- _Szczegóły zadania_:
Proszę powtórzyć dokładnie wiersze, zaczynając od pierwszego wiersza danych i kończąc na wierszu zawierającym „What is the value of the 19th”, łącznie z nim.
__________
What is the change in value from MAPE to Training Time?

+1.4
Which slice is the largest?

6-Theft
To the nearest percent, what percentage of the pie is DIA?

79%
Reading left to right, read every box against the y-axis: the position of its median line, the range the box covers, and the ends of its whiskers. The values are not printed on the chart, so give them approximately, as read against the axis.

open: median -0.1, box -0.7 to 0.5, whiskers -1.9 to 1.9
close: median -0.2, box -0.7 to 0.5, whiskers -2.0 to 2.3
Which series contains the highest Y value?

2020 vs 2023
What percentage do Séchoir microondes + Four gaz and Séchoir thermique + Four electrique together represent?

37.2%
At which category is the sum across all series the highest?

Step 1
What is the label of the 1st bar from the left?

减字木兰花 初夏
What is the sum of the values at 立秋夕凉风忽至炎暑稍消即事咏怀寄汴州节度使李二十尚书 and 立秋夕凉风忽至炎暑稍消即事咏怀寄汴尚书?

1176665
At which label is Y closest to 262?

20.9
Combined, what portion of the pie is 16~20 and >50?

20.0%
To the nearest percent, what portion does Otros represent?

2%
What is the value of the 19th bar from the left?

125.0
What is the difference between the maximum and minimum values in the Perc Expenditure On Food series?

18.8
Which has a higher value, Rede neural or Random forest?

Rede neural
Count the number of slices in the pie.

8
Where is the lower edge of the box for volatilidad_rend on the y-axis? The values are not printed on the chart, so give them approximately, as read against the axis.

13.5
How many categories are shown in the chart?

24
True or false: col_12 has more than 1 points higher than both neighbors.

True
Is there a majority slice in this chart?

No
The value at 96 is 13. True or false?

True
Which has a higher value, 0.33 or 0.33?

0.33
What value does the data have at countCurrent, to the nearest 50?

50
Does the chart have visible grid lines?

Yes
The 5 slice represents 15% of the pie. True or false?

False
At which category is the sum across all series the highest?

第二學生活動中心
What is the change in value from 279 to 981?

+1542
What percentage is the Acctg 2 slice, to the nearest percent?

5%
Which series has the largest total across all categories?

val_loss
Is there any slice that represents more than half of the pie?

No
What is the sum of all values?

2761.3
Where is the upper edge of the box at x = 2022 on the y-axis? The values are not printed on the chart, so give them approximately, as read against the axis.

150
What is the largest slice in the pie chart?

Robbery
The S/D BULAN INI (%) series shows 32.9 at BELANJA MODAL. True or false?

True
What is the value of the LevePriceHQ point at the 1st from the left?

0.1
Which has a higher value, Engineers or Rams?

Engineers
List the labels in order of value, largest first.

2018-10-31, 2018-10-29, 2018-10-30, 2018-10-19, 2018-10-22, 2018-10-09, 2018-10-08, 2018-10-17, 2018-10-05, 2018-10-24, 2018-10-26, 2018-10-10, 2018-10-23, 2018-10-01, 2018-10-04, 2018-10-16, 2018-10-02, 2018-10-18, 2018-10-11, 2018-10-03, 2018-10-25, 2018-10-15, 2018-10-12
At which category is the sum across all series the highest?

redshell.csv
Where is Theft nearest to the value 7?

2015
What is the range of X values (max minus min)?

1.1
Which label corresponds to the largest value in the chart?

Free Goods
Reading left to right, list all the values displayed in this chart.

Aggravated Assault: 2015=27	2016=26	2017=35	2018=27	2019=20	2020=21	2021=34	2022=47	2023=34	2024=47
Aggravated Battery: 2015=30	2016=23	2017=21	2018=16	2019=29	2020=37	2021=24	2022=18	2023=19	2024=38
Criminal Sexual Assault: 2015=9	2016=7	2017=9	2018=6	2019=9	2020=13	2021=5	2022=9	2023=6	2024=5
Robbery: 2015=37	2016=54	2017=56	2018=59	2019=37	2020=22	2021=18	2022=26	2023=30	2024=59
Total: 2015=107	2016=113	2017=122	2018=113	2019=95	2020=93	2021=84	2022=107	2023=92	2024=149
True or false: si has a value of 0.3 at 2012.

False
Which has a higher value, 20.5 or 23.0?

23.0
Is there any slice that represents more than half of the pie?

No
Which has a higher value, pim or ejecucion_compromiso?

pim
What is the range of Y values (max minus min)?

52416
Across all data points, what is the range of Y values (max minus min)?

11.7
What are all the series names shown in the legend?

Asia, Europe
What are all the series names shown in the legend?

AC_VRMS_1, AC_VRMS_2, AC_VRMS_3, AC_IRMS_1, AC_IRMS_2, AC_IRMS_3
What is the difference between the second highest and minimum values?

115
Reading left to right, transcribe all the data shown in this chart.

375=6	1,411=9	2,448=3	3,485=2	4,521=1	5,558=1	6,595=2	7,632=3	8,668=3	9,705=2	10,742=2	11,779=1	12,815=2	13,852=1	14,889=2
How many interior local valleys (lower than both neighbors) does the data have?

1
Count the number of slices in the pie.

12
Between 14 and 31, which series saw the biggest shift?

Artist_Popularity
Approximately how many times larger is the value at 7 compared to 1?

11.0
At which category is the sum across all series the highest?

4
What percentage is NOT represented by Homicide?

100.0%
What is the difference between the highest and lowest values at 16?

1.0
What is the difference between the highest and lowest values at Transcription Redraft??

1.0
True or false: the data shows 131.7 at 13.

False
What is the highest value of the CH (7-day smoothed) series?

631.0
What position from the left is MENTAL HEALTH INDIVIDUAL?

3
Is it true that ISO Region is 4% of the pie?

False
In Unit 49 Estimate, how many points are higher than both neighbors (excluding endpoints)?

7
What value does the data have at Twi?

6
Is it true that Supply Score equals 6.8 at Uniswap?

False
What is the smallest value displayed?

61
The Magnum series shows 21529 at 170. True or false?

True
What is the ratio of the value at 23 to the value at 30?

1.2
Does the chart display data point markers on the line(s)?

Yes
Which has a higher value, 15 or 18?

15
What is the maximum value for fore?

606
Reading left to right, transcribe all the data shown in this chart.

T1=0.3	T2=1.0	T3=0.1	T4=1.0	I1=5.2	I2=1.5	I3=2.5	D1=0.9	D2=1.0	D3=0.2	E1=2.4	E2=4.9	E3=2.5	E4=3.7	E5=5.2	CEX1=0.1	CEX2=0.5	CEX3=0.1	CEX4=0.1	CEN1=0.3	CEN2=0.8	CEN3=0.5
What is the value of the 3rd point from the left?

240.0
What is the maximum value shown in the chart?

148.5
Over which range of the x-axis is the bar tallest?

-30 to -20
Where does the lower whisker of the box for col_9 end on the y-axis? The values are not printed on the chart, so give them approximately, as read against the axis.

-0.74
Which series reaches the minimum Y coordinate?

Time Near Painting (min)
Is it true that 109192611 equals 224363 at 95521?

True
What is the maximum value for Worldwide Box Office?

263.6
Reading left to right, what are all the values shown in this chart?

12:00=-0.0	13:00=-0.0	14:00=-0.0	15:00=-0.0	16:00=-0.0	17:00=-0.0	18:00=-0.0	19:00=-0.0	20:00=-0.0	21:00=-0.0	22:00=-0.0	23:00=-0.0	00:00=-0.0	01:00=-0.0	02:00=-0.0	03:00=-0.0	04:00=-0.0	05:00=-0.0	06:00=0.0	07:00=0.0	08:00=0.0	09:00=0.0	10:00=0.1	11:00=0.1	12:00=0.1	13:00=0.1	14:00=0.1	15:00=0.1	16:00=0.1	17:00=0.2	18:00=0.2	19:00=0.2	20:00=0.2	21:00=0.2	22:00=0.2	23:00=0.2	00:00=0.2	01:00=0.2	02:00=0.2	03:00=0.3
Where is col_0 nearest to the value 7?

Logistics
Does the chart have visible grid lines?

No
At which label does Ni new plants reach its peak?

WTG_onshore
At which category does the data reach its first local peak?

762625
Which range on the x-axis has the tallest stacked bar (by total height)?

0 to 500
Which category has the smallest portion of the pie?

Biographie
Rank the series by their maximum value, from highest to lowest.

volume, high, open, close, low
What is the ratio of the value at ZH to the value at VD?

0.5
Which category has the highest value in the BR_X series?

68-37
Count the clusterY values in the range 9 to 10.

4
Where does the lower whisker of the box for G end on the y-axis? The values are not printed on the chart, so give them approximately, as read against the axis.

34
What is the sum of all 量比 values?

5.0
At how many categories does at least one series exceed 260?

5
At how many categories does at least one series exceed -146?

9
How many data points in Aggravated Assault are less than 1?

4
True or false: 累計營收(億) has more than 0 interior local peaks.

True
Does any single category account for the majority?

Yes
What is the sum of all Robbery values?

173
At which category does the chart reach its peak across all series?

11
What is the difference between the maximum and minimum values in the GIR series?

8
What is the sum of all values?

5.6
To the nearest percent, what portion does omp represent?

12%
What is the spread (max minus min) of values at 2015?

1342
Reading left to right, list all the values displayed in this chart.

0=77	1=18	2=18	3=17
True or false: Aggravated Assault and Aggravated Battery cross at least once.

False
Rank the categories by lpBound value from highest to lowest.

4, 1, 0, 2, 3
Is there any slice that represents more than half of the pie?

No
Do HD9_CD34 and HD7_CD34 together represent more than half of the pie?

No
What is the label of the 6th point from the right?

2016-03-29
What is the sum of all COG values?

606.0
__________
- _Wynik_:
What is the change in value from MAPE to Training Time?

+1.4
Which slice is the largest?

6-Theft
To the nearest percent, what percentage of the pie is DIA?

79%
Reading left to right, read every box against the y-axis: the position of its median line, the range the box covers, and the ends of its whiskers. The values are not printed on the chart, so give them approximately, as read against the axis.

open: median -0.1, box -0.7 to 0.5, whiskers -1.9 to 1.9
close: median -0.2, box -0.7 to 0.5, whiskers -2.0 to 2.3
Which series contains the highest Y value?

2020 vs 2023
What percentage do Séchoir microondes + Four gaz and Séchoir thermique + Four electrique together represent?

37.2%
At which category is the sum across all series the highest?

Step 1
What is the label of the 1st bar from the left?

减字木兰花 初夏
What is the sum of the values at 立秋夕凉风忽至炎暑稍消即事咏怀寄汴州节度使李二十尚书 and 立秋夕凉风忽至炎暑稍消即事咏怀寄汴尚书?

1176665
At which label is Y closest to 262?

20.9
Combined, what portion of the pie is 16~20 and >50?

20.0%
To the nearest percent, what portion does Otros represent?

2%
What is the value of the 19th bar from the left?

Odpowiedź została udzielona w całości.